そんなことは初めてだったけど、ふと本屋にでも寄ってみようかと思ったんだ。
いや——。
前にも同じように本屋へ向かったことがあったかもしれない。そんなことはどうでもいい。記憶が曖昧になっても当たり前の些末なことだ。
走るペースは落ちていた。小学生の頃から短距離走は得意だったけれど、長距離は苦手だ。瞬発力はあっても持久力はない。テニス部の試合でも成績はまずまずながら、長期化したゲームでは圧倒的に分が悪い。それでも自分としては中学時代に比べて随分と鍛えられた方なんだ。ただ周りのやつらも同じように伸び代を持っていたらしく、スタート時点でついていた差はさほど縮まらなかったのだけれど。
いつも以上に疲れを感じるのは、生活のリズムが乱れているせいもあるだろう。単に夜型にシフトしたとか、昼夜逆転したというのではない。昼夜問わずとか、昼夜関係なくと表現するべき状態だ。晩ごはんだぞと起こしに来られても、そのまま寝ていることも多かった。そんなときは夜中になってから、一人で冷めたおかずをチンして食べる。

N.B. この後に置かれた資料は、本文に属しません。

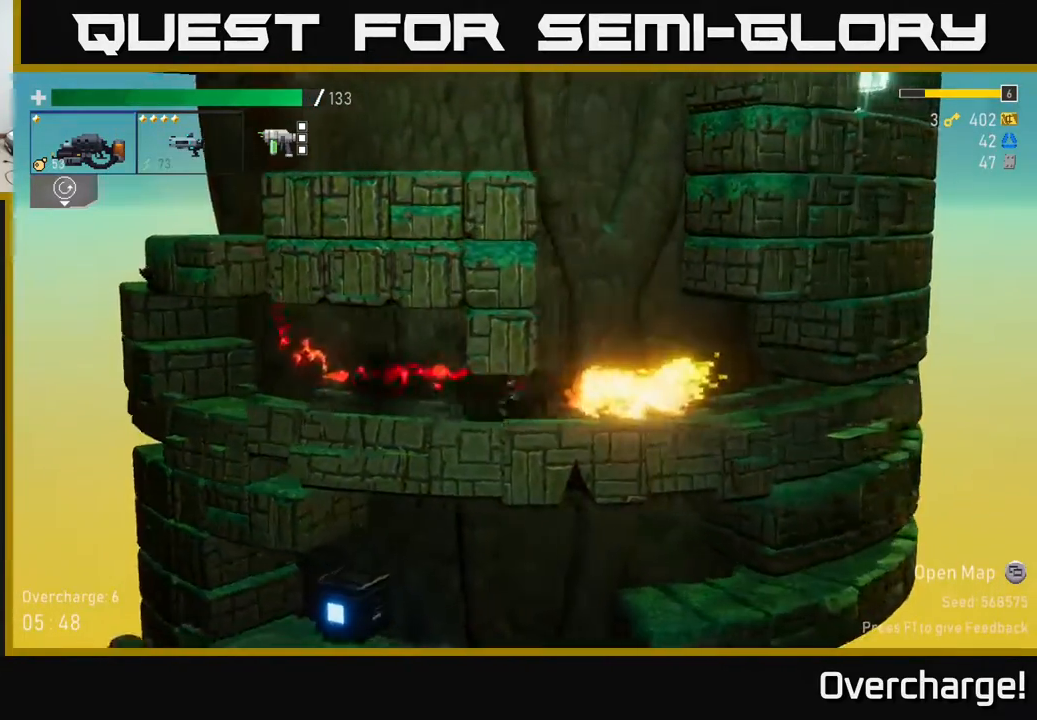
{"buttons": [], "left_stick": "right", "events": []}
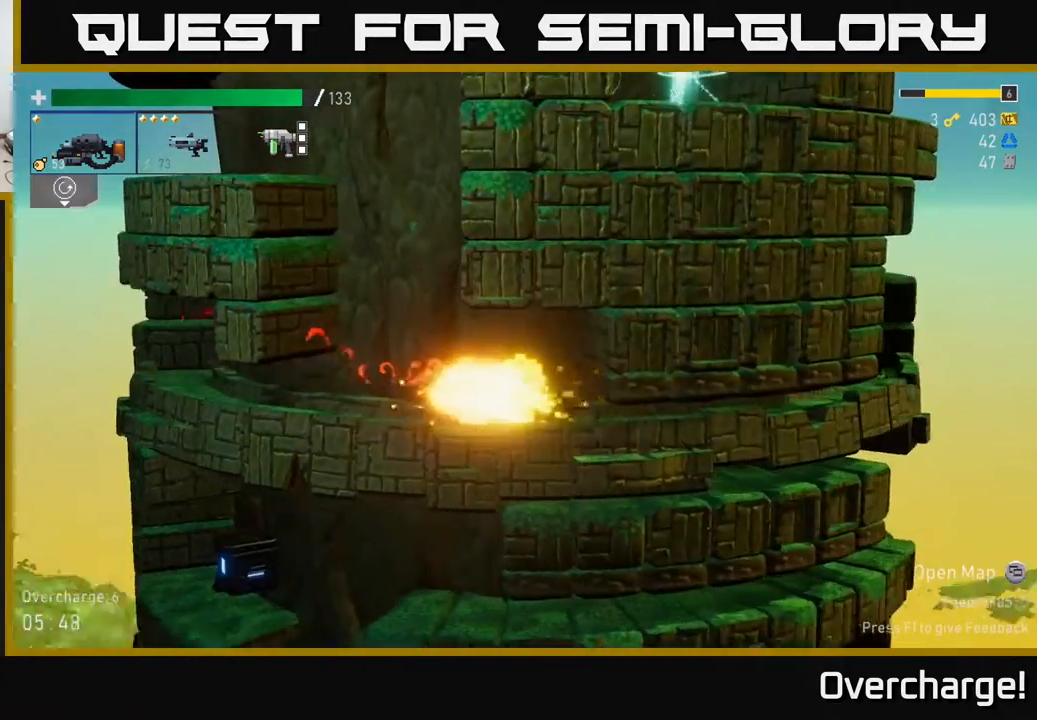
{"buttons": ["A"], "left_stick": "left", "events": [[150, "left_stick", "left"], [433, "A", "down"]]}
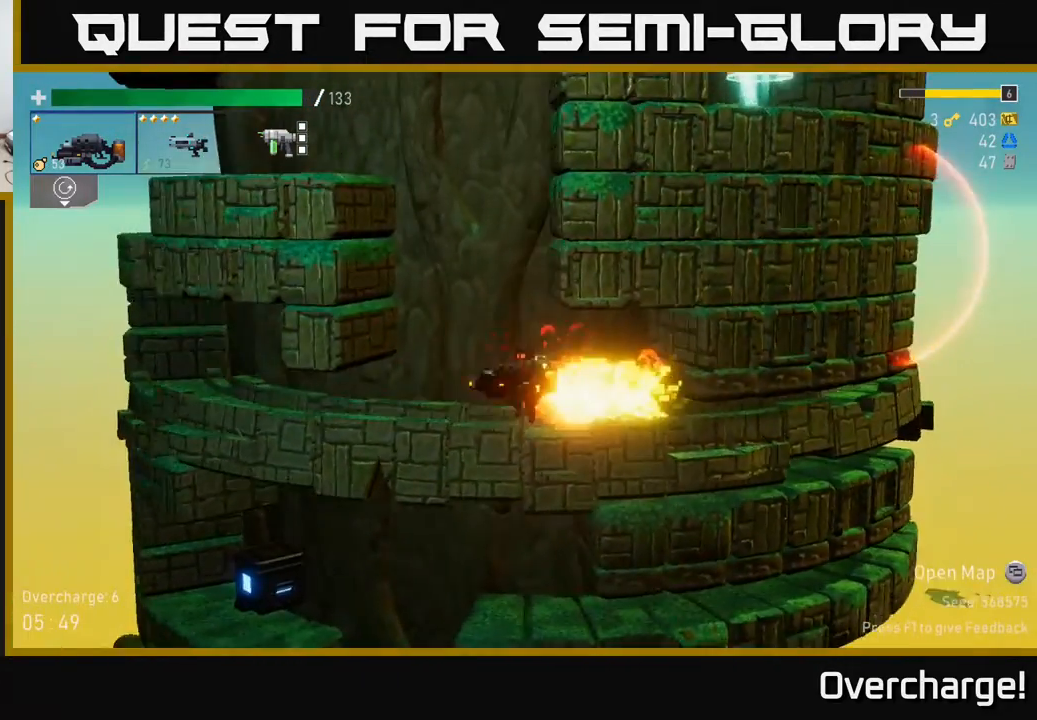
{"buttons": ["A"], "left_stick": "right", "events": [[117, "A", "up"], [150, "A", "down"], [150, "left_stick", "right"], [400, "A", "up"], [500, "A", "down"]]}
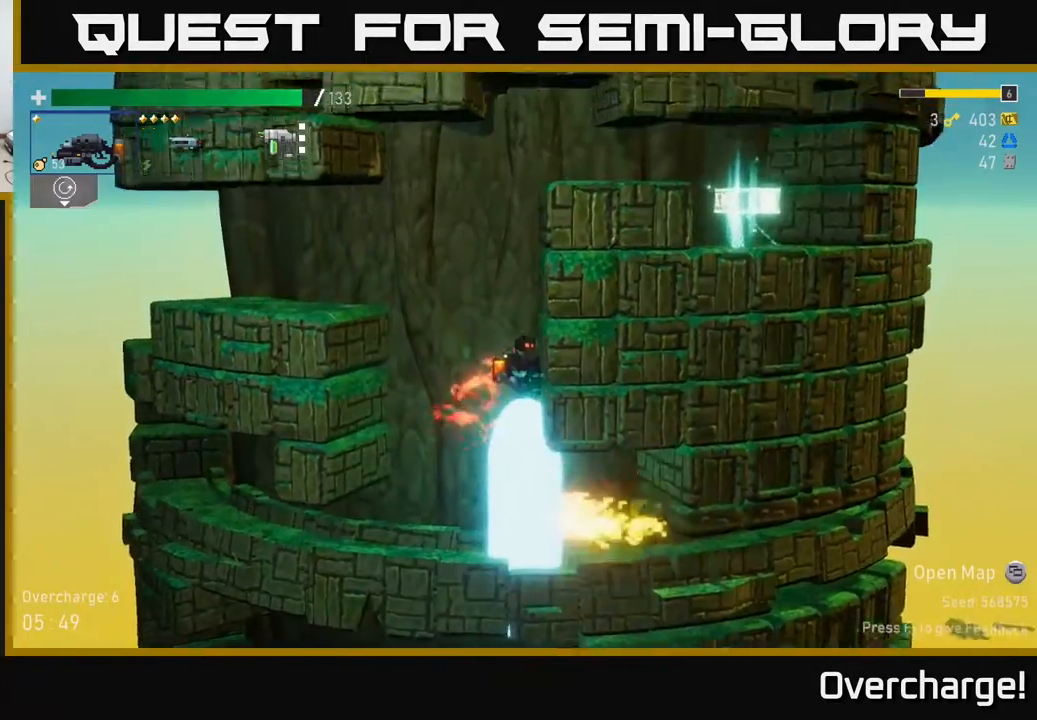
{"buttons": ["A"], "left_stick": "right", "events": [[183, "A", "up"], [367, "A", "down"]]}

いや、あれは昨夜ではなかったか……。もう少し前のことだったかもしれない。
そういった時間の経過すらも曖昧だ。
もうすぐ窓の外が白々として来そうな時間になって、お腹が空いて目が覚めた。
鍋の蓋を取るとカレーだったので、温め直しながら、ふと思い出してスマホでラジオのアプリを立ち上げた。
流れていたジャズらしき静かな音楽がフェイドアウトして、女性の声に入れ替わった。
受験勉強をしながら深夜ラジオを聴くことはあったものの、たいていはAM放送でお笑い芸人やアーティストが賑やかに喋っている番組だった。
この番組を耳にしたのはたまたまだ。
ゲームにも飽き、動画やSNSを見ても長続きせず、半ばイライラしながらラジオのアプリを立ち上げて、聴いたことのないFM放送の番組を選択してみた。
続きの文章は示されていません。